Tuesday, 8 November 2011

Sudbury, Suffolk part 2

Having visited Sudbury in February and the subsequent discovery that All Saints was not the only church in town I returned to visit St Gregory and St Peter.

St Peter is a CCT church right in the heart of Sudbury and is, externally, stunning but I found the interior a bit of let down. This may have been due to a book fair being conducted in the nave but I just found the whole too forensic and sterile.

Having said that I did like elements such as the rood screen dados, the reredos and the south chapel altar as well as the interesting crucifixion graffiti in the south chapel.

Thinking that I might be being a bit harsh I went to the excellent SimonK's site to see what he made of it and must say that when I visited I had a warm welcome and was positively encouraged to take photos!

ST PETER. Perp: although large and convincingly expressing the wealth of a prosperous wool-manufacturing town, this church was built as a chapel of ease.
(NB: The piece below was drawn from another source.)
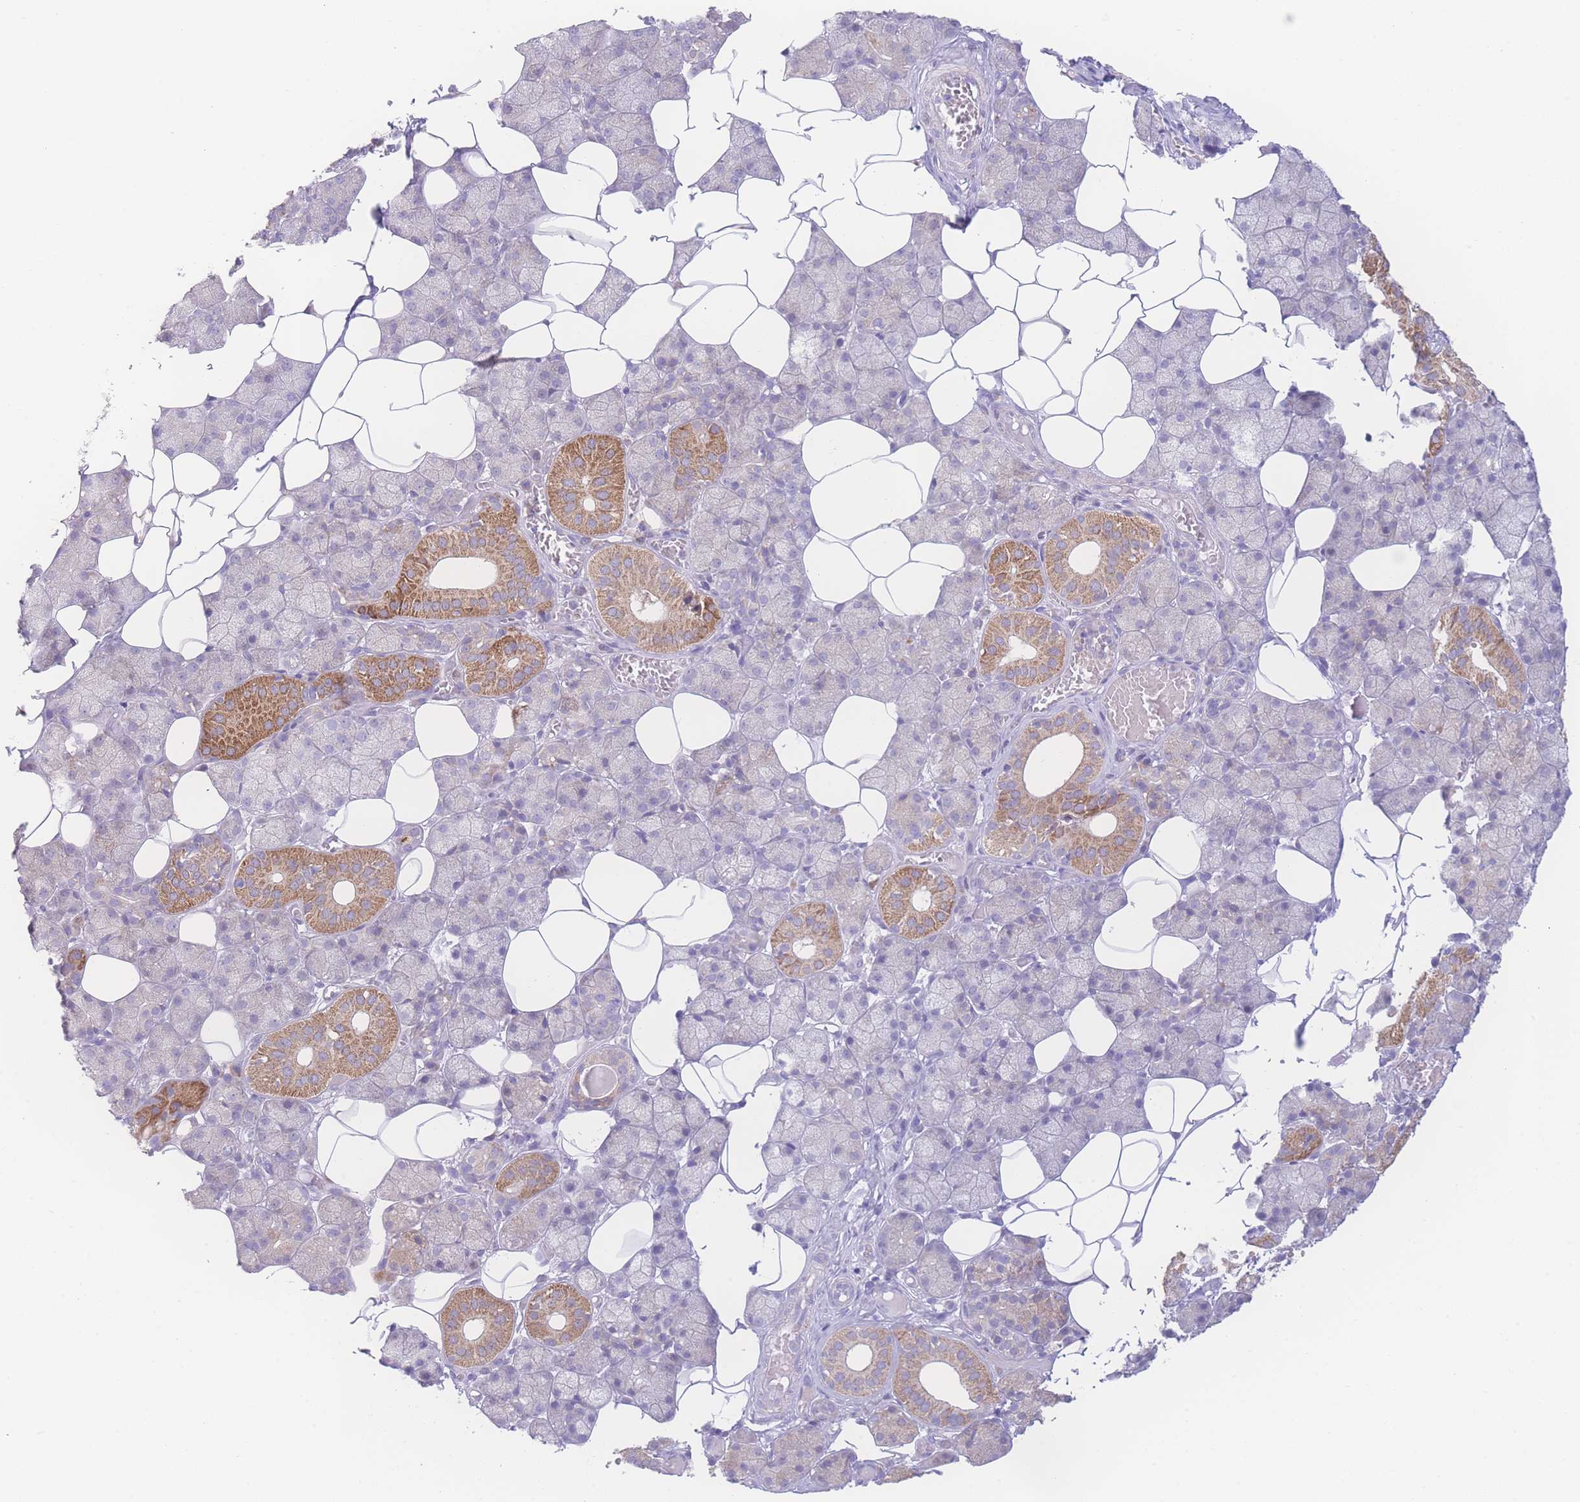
{"staining": {"intensity": "moderate", "quantity": "<25%", "location": "cytoplasmic/membranous"}, "tissue": "salivary gland", "cell_type": "Glandular cells", "image_type": "normal", "snomed": [{"axis": "morphology", "description": "Normal tissue, NOS"}, {"axis": "topography", "description": "Salivary gland"}], "caption": "Immunohistochemical staining of benign salivary gland exhibits moderate cytoplasmic/membranous protein positivity in about <25% of glandular cells. The staining was performed using DAB (3,3'-diaminobenzidine) to visualize the protein expression in brown, while the nuclei were stained in blue with hematoxylin (Magnification: 20x).", "gene": "NBEAL1", "patient": {"sex": "female", "age": 33}}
W tower of c. 1460-85, with a pretty copper spirelet of 1810 that tells much in distant views. Nave and aisles, clerestory with a doubling of windows. Chancel and chancel chapels. The aisles embrace the tower. S porch two-storeyed, three niches in the front. The ground floor was intended to be vaulted. No N porch. Tall arcades of five rather narrow bays, the piers with four attached shafts and four small hollows in the diagonals. The chancel redecorated by Bodley, 1898 . Vestry under the chancel. - By Bodley also the tall reredos. - Handsome BALCONY right above the chancel arch and the former rood. - ROOD SCREEN. Dado with completely repainted figures. - PARCLOSE SCREENS. Very rich, though with only one-light divisions. But the arches are broad and there is much cusped tracery. - DOORS. S and N doors with tracery. - FONT. Octagonal, Perp. The bowl with cusped pointed quatrefoils. - PAINTINGS. Moses and Aaron (N aisle, W end), from the C18 reredos. Painted by Robert Cardinall, early C18. - EMBROIDERY. Alderman’s Pall, C15. Among the embroidered motifs small kneeling figure in shroud, with prayers from the Vulgate. - Preaching Cloth, i.e. Pulpit Frontal, Jacobean.


South chapel altar

Grafitti (2)

St Peter’s stands on Market Hill with Gainsborough in front. It is nearly all 15th century, but has Norman stones in its tower. The curious angle of its west wall is due to the fact that houses stood close up to it in other days. It has fine old traceried doors, a 17th century nave roof panelled in blue and gold, fine screens, a medieval font once used as a cattle trough, two medieval choir-stalls, and a pair of fine chairs with 16th century carving; on one chair is a man with a wide-brimmed hat and on the other a Nativity with three shepherds, an ox, and an ass looking on. Over the two doors are two faded paintings of Moses and Aaron by a Suffolk pupil of Sir Godfrey Kneller.

The elaborate decoration of the chancel is by George Frederick Bodley, whose reredos shows the Annunciation and the Crucifixion in deep relief under golden canopies. Much finer, however, is the oak reredos in the south chapel, with the Last Supper above and the Nativity below; it has shepherds with their crooks, angels under canopies, and richly painted tabernacle work.

Three fragments of medieval England St Peter’s has, a piece of embroidery of 1500, rood screen panels with eight painted saints, and a long narrow oak canopy which once sheltered a crucifix; it is still where it would be then, over the lofty chancel arch. The embroidery, the great treasure of the church, is known as the Sudbury Pall and is still used at the burials of aldermen. It is of maroon velvet with a fringe of green and gold, and round it are floral ornaments worked in gold and silver thread with kneeling figures in white shrouds. Above the figures are fine scrolls with prayers on them. There is a more modest example of embroidery in the royal arms on the cloth of the Jacobean pulpit.